JOB ITEM » Filter the entries below, keeping only lines with "pixels".

ENTRIES SHOWN »
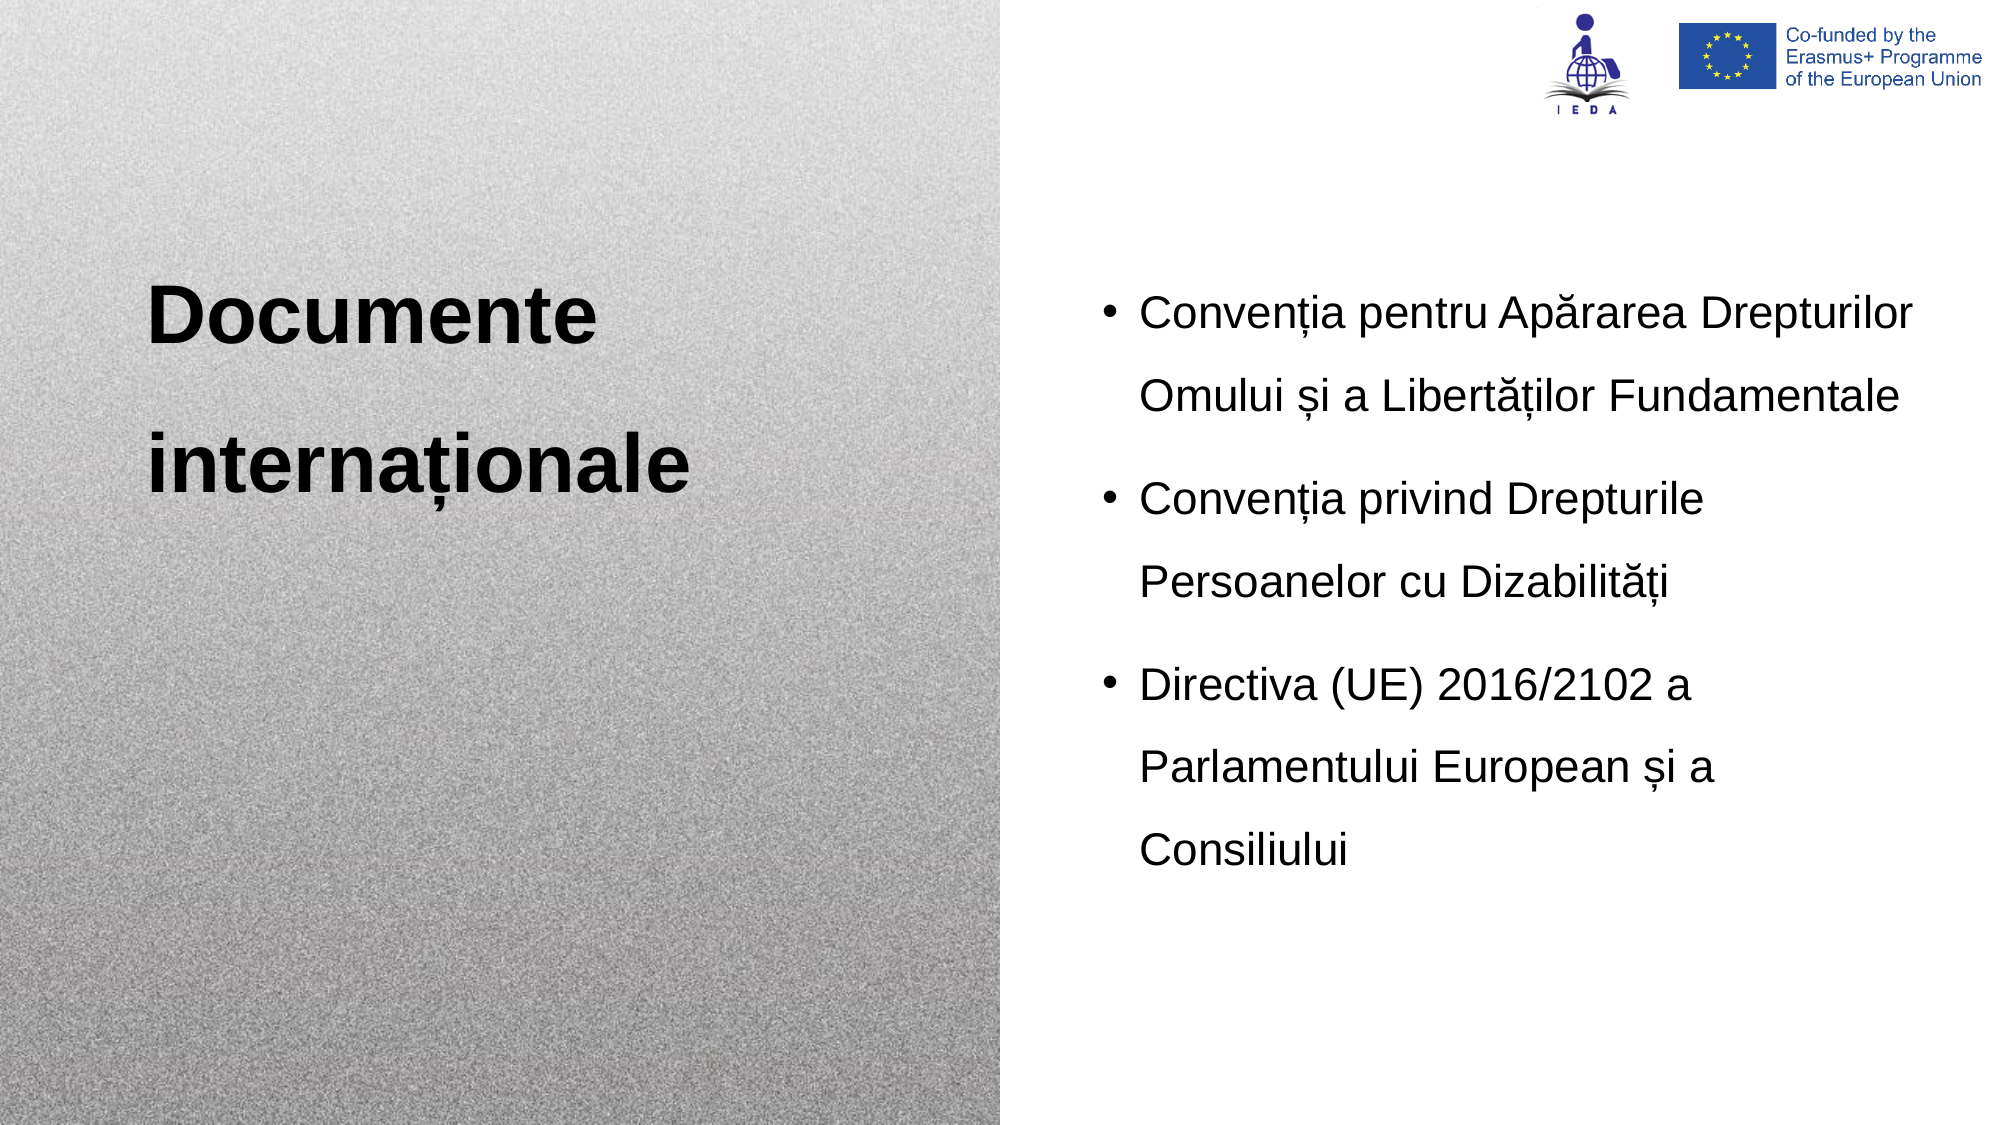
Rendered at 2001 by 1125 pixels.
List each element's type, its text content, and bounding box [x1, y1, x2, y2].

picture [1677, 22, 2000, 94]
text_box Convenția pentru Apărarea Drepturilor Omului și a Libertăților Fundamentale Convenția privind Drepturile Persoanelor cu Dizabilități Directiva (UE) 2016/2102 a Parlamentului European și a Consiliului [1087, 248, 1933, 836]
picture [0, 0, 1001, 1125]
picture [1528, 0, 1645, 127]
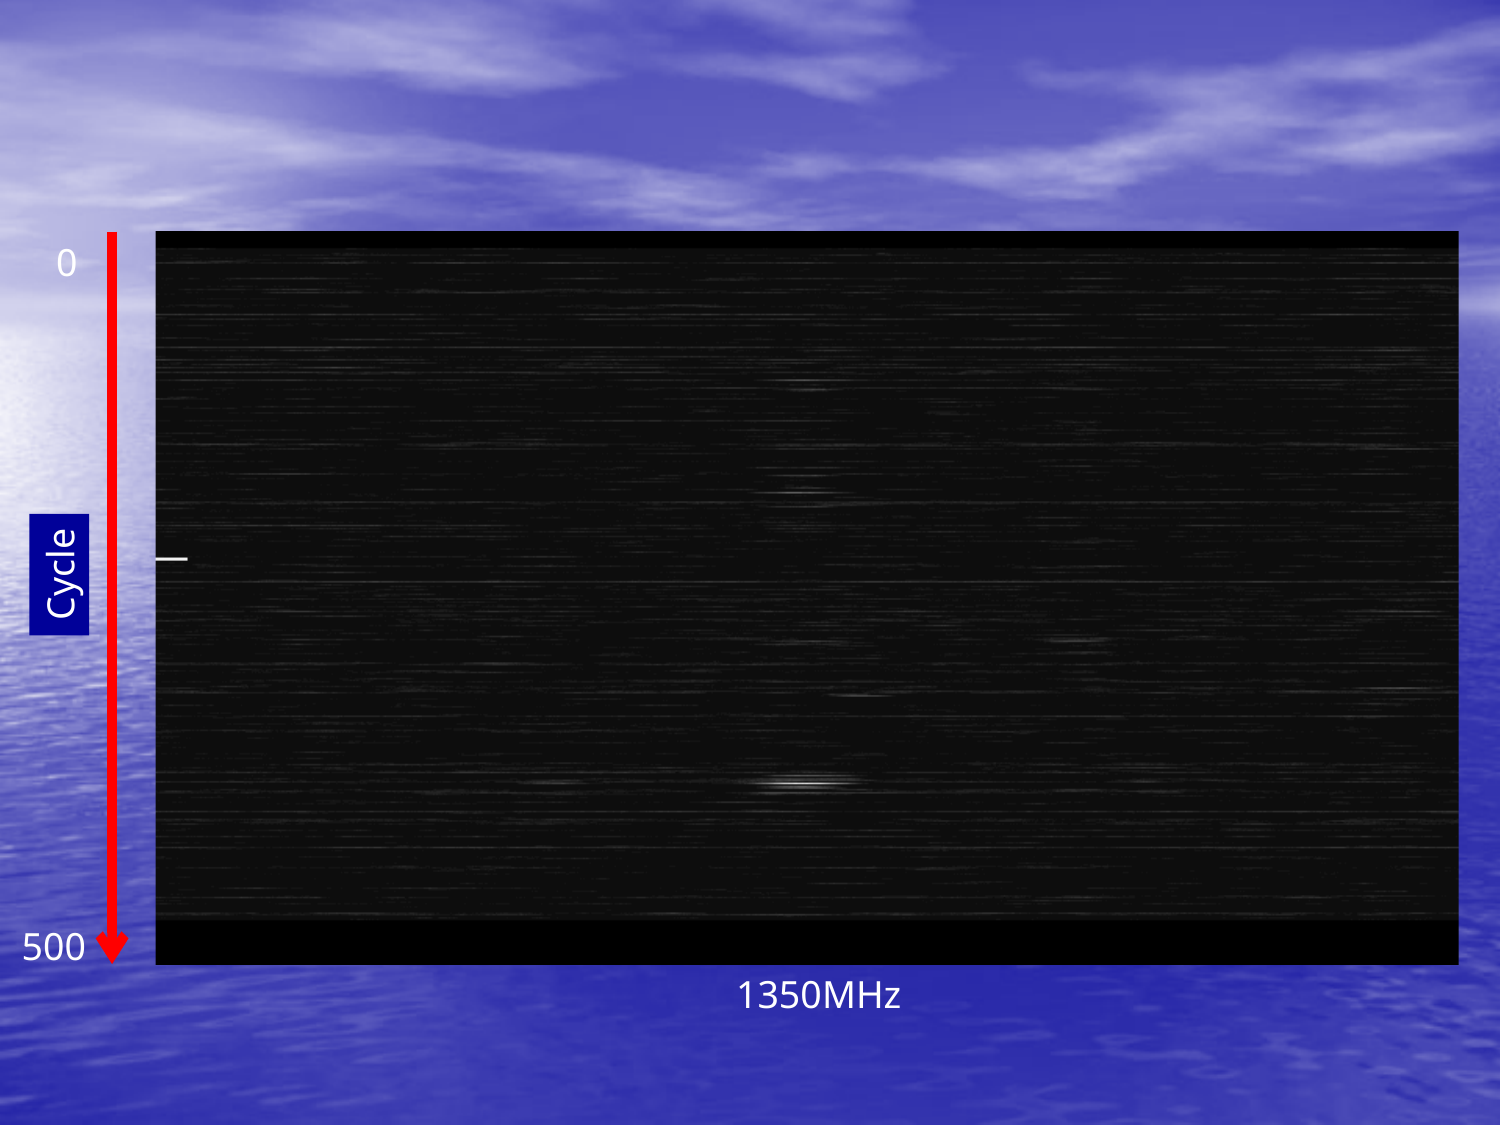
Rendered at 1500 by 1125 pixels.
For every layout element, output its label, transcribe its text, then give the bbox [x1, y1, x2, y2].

OUTPUT FOR THIS EXERCISE »
Rendered at 2001 by 1125 pixels.
Rendered at 1500 by 1125 pixels.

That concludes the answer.